(Figure understanding tasks)
····················
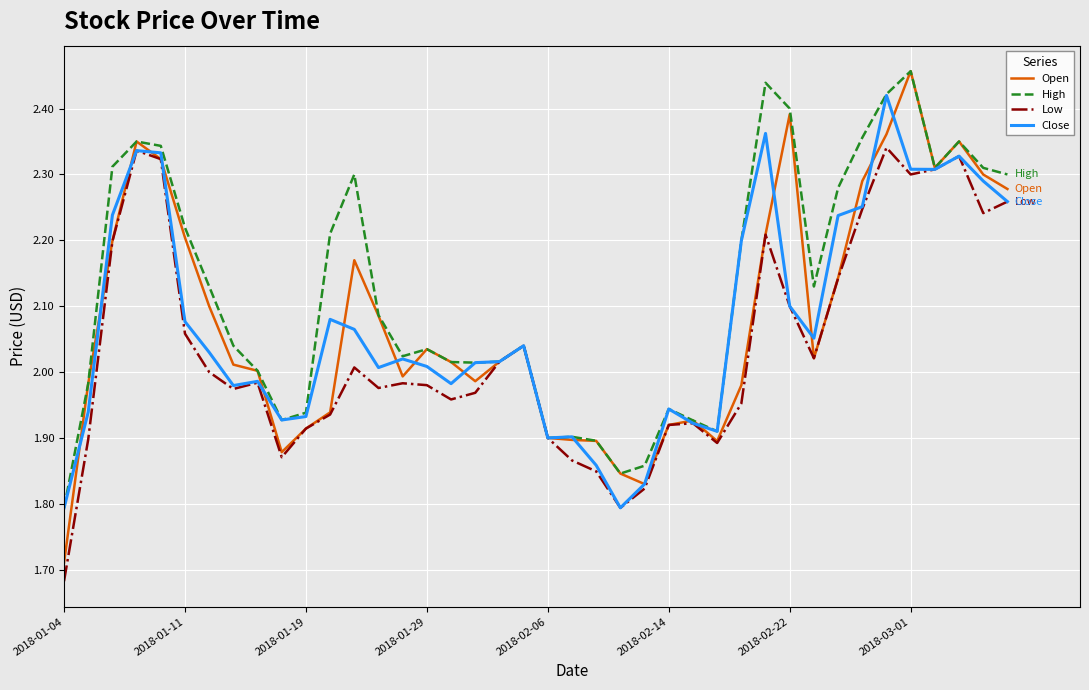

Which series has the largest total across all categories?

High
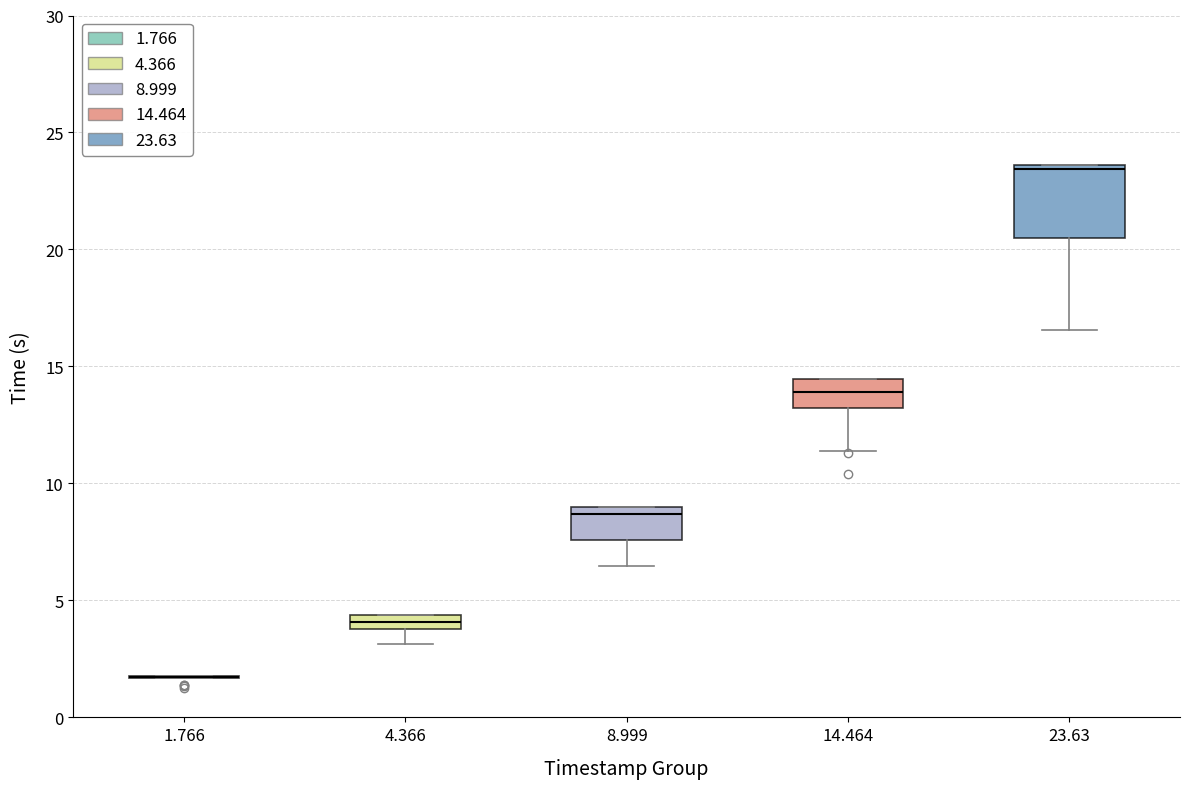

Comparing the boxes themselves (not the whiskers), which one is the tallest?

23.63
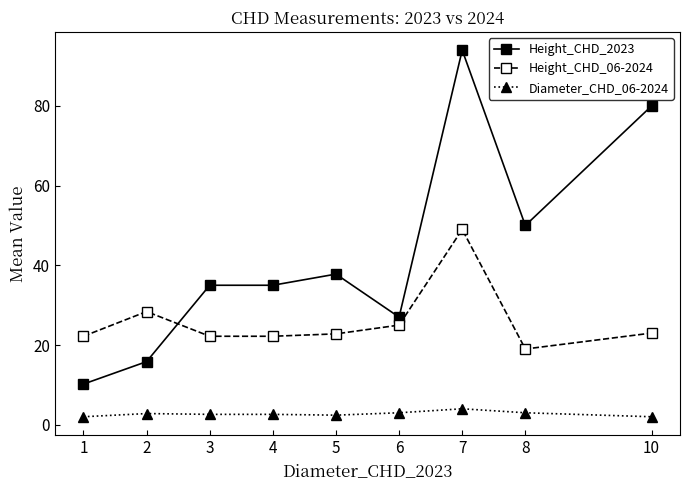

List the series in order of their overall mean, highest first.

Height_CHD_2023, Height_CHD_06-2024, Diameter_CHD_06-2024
····················
> _Written task_
Update the listing so that "series" becomes "data set" everywhere and nothing else changes, leaving out the pictures.

> _Result for this exercise_
Which data set has the largest total across all categories?

High

Comparing the boxes themselves (not the whiskers), which one is the tallest?

23.63

List the data set in order of their overall mean, highest first.

Height_CHD_2023, Height_CHD_06-2024, Diameter_CHD_06-2024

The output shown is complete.